Finding Common Ground

A first-hand exploration of the conflict between Israel and Palestine

DAY 7 (final day in Israel)

Our last full day in Israel was low-key in comparison to much of the rest of our trip. We left mid-morning for Abu Gosh a peaceful Israeli village between Tel Aviv and Jerusalem where a Hebrew-speaking Christian community resides. Abu Gosh is thought by some scholars to be the site of the ancient city of Emmaus where the resurrected Jesus appeared to his disciples. Of course, like a great deal of things in this area of the world, those claims are disputed and there are several sites in modern day Israel that also claim to be the true site of ancient Emmaus. Abu Gosh is a popular stop for Israelis who want authentic “oriental” food (what we call in the States middle eastern) like hummus.

Our destination however wasn’t the town but the Benedictine Abbey of St. Mary of the Resurrection.
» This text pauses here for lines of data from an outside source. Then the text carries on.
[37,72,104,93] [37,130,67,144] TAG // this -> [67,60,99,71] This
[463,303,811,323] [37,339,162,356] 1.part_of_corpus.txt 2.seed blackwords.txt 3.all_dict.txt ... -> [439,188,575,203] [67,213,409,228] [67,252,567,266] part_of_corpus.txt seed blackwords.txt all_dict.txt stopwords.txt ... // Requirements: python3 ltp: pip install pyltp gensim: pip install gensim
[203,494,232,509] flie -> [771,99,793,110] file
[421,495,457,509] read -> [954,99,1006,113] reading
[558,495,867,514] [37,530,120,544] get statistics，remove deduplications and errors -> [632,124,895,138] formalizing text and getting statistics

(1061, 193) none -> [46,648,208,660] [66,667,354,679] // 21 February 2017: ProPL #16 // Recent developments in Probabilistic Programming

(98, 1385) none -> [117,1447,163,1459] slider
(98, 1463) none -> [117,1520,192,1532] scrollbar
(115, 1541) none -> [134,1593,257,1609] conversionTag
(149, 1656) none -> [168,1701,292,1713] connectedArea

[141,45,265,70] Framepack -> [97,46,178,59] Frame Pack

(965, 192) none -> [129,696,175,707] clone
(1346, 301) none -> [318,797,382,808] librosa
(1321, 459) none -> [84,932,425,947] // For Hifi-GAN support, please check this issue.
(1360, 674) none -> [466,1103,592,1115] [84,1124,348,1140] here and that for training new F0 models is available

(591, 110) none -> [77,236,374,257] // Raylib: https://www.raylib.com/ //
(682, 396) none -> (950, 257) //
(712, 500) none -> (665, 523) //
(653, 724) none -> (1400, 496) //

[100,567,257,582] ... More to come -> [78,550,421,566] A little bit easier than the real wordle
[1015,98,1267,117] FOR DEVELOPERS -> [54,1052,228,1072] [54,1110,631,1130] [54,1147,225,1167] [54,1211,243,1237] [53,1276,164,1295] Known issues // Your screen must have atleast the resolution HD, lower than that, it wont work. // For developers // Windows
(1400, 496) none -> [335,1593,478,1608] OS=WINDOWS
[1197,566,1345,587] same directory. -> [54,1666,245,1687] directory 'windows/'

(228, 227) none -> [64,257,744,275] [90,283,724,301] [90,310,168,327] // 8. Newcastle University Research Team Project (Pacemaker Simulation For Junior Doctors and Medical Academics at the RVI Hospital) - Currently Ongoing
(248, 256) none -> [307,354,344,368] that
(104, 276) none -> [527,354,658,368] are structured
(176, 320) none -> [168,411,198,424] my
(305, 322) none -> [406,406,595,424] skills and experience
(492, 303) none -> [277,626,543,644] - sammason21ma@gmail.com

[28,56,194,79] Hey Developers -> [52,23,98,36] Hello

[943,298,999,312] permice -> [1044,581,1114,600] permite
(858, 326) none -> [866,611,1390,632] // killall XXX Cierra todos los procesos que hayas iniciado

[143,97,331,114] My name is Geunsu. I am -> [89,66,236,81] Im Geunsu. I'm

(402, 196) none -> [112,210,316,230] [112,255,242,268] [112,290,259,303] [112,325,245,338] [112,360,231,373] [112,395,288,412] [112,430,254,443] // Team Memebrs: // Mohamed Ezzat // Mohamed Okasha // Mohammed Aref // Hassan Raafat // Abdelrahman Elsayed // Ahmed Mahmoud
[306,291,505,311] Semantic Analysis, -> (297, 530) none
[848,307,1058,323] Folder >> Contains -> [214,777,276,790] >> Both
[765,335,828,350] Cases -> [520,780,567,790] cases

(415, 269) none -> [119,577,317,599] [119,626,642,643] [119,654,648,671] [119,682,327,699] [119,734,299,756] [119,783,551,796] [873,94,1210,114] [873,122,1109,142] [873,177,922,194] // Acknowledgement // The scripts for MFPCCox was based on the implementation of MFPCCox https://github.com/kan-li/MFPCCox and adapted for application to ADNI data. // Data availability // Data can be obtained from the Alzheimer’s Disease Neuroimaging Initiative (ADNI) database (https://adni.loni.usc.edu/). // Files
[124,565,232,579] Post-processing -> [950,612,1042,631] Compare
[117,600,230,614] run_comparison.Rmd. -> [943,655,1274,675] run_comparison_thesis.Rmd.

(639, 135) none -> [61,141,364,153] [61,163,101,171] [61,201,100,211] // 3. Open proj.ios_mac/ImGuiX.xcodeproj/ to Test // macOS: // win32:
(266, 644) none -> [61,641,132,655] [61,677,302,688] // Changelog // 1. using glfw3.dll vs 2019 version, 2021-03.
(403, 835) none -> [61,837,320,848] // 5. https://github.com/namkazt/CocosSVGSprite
Sr Joan Burke SND who is on the trip with us has a good friend from Africa, Sr Elisabeth-Marie Mbwanga who has lived at the Abbey since 1984. They had not seen each other since 1986, so it was a reunion of sorts for them (pictured above, Sr Joan in center with her arm around Sr Elisabeth-Marie). The Abbey is an unusual community because it is made up of both women and men living separately but worshipping together. In addition, in August 2003 the Pope named the monastery’s abbot, Father Jean-Baptiste Gourion, the auxiliary bishop of the Latin patriarch of Jerusalem for Hebrew-speaking Catholics. Fr. Gourion, who is unfortunately now quite sick, was born in Algeria in 1934 and raised Jewish. He was baptized into the Catholic faith at age 23 and was ordained a priest nine years later. The
Hebrew Catholic community is small group made up mostly of converts to Christianity who also maintain their Jewish identity. Understandably their very existence is controversial to some people, but they’re committed to living peacefully and quietly with their Jewish and Muslim neighbors.

Our guide at the Abbey was Sr Michaela (also pictured above in white veil) who gave us a tour of the Crusader Church which is adorned with Christian murals with their faces erased. Apparently Muslim crusaders erased the faces when they captured the town many centuries ago. The murals have recently been restored but the figures remain faceless (pictured left).

After our tour of Abu Gosh we returned to Tel Aviv and had a few hours of free time. I decided to wander on the beach and take a swim in the Mediterranean. Because the water temperature was around 60F, it took me a while to get my courage up, so I walked North on the beach which was pretty crowded with families relaxing on the Sabbath. About a half mile from our hotel I came upon a group of a few hundred people milling around the “promenade” (if this were New Jersey we’d call it a boardwalk) while loud music blared from speakers set up on the ground. I went closer and saw a large group of people, inside the circle formed by the crowd, dancing to Jewish folk songs. These weren’t performers though, they were average Israelis joining in on the complicated folk dances (apparently the music and dances are taught in Israeli schools and the Mayor’s office in Tel Aviv provides the DJ).

I lingered there for a while and watched as new songs were played and people ran out to participate in new dances (pictured right). I was struck by the joy on the faces of all the dancers. After meeting many people with differing opinions about the conflict here and the prospects for peace and after witnessing the physical effects of the Israeli government’s policies I’ll admit that I’ve felt that–though the issue is enormously complicated–there is an injustice being perpetrated against Palestinians in this region of the world. I’ve also been struck by the fact that Israelis and Palestinians clearly are not on an equal footing in negotiating for peace. Israel is far too powerful militarily and economically for this to be an equal fight. Yet standing on the beach in Tel Aviv and seeing Jews from different backgrounds and different parts of the world dancing with such joyful abandon I thought how special it must feel for Jews to know there is a place in the world that they can call home. A place where they are not only free to be Jewish but they are encouraged to revel in their Jewish-ness. And, even though it doesn’t erase all that I’d seen and felt about the conflict here over the past week, it helped me to understand a little better how important the state of Israel is for Jews.

I took a brisk five minute dip into the water (pictured left) after which I realized I could never be a member of the Polar Bear club–who apparently have a small but devoted Tel Aviv chapter (pictured below). Ahhhhh…to be free, Russian and unencumbered by restrictive American notions of “appropriate” swimwear.

I headed back to the bus for our final excursion.

We went to Joffa, an ancient port city where, according to the New Testament, St. Peter had a vision. Joffa is part of modern Tel Aviv, so it was just a few minutes heading South on the beach to get there. We celebrated mass in St Peter’s Church there and then headed back to our hotel to get ready for our final dinner together in Israel (group picture).